WHAT THIS TASK INVOLVES:
Please copy out each line of the entries in which "page" appears.

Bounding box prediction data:

▼▼▼

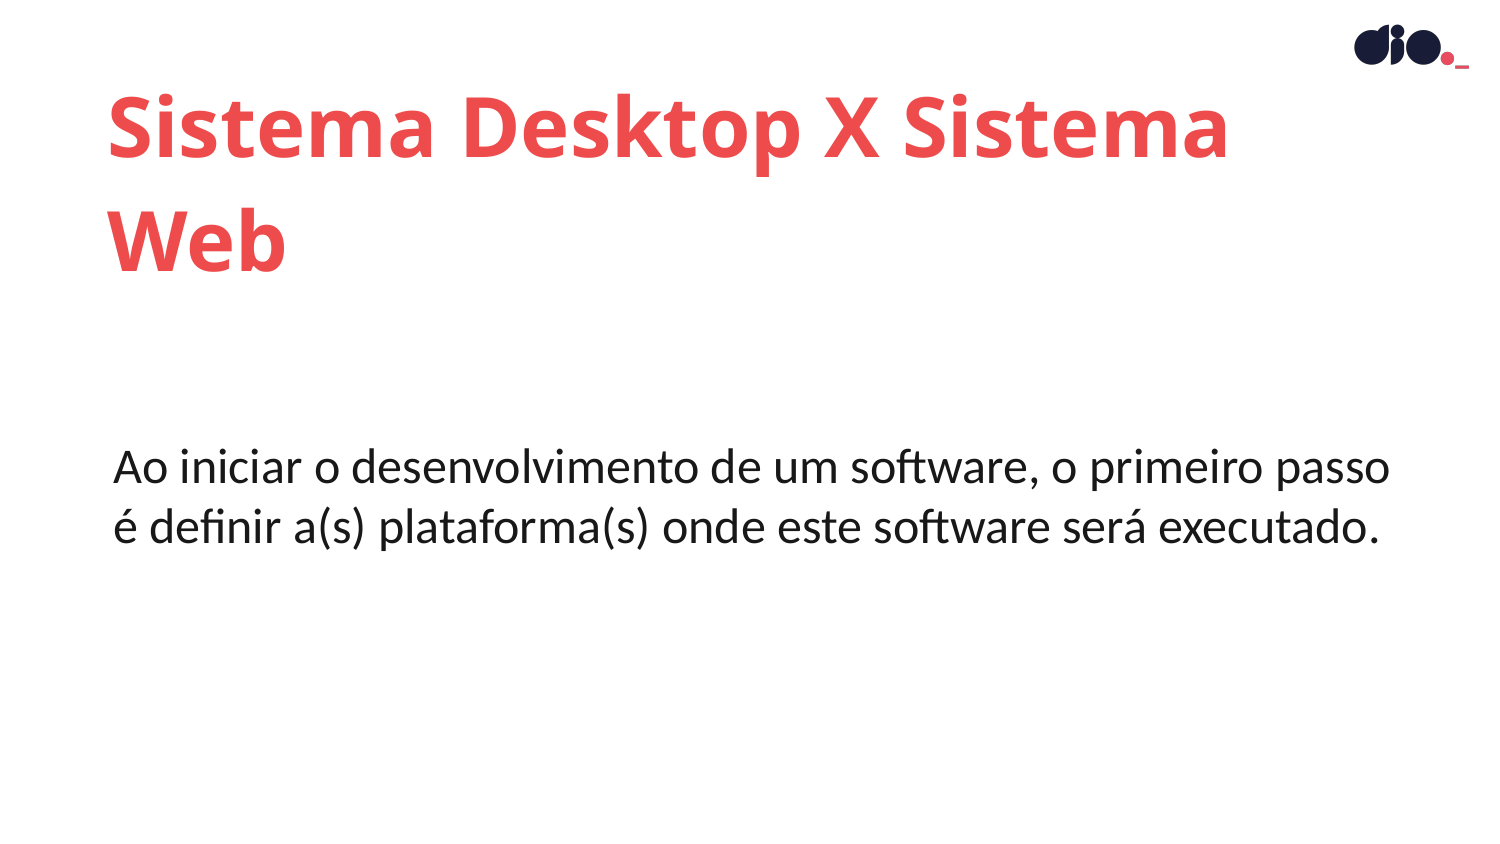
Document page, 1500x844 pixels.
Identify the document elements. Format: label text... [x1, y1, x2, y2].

text_box Ao iniciar o desenvolvimento de um software, o primeiro passo é definir a(s) plataforma(s) onde este software será executado. [85, 430, 1415, 557]
text_box Sistema Desktop X Sistema Web [92, 104, 1309, 243]
picture [1339, 15, 1479, 78]
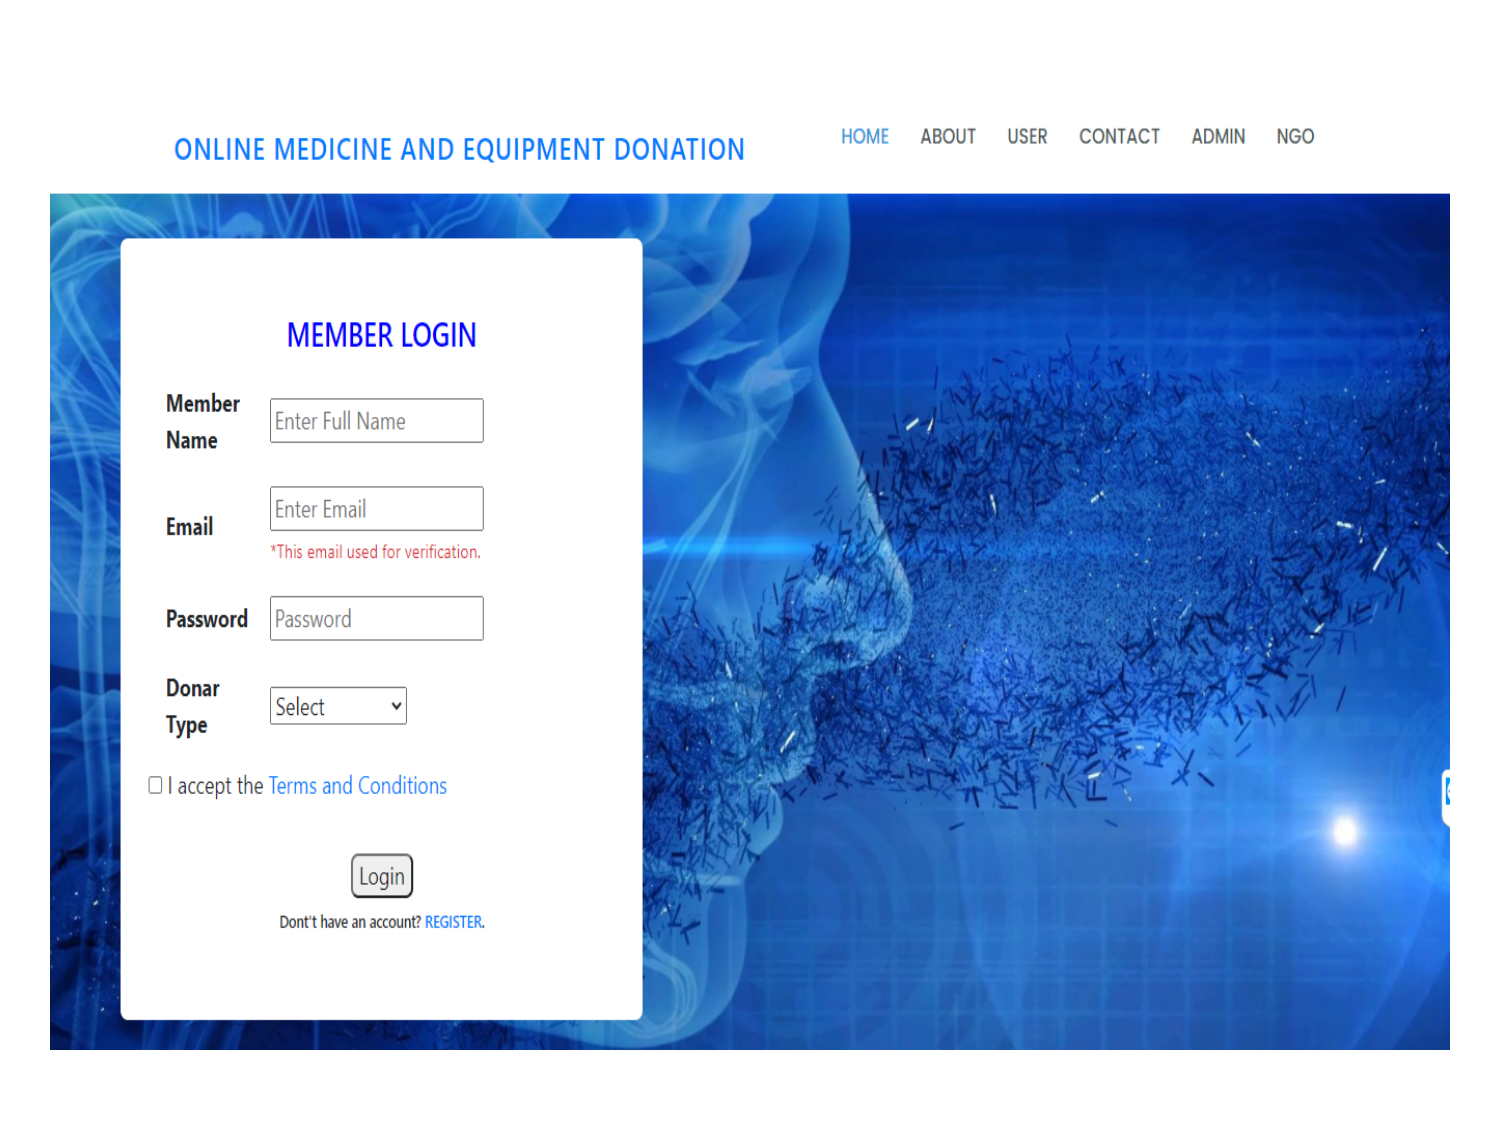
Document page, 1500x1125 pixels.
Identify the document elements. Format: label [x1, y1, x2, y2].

▲▲▲

WRITTEN RESPONSE:
Document page, 1500x844 pixels.
Document page, 1500x1125 pixels.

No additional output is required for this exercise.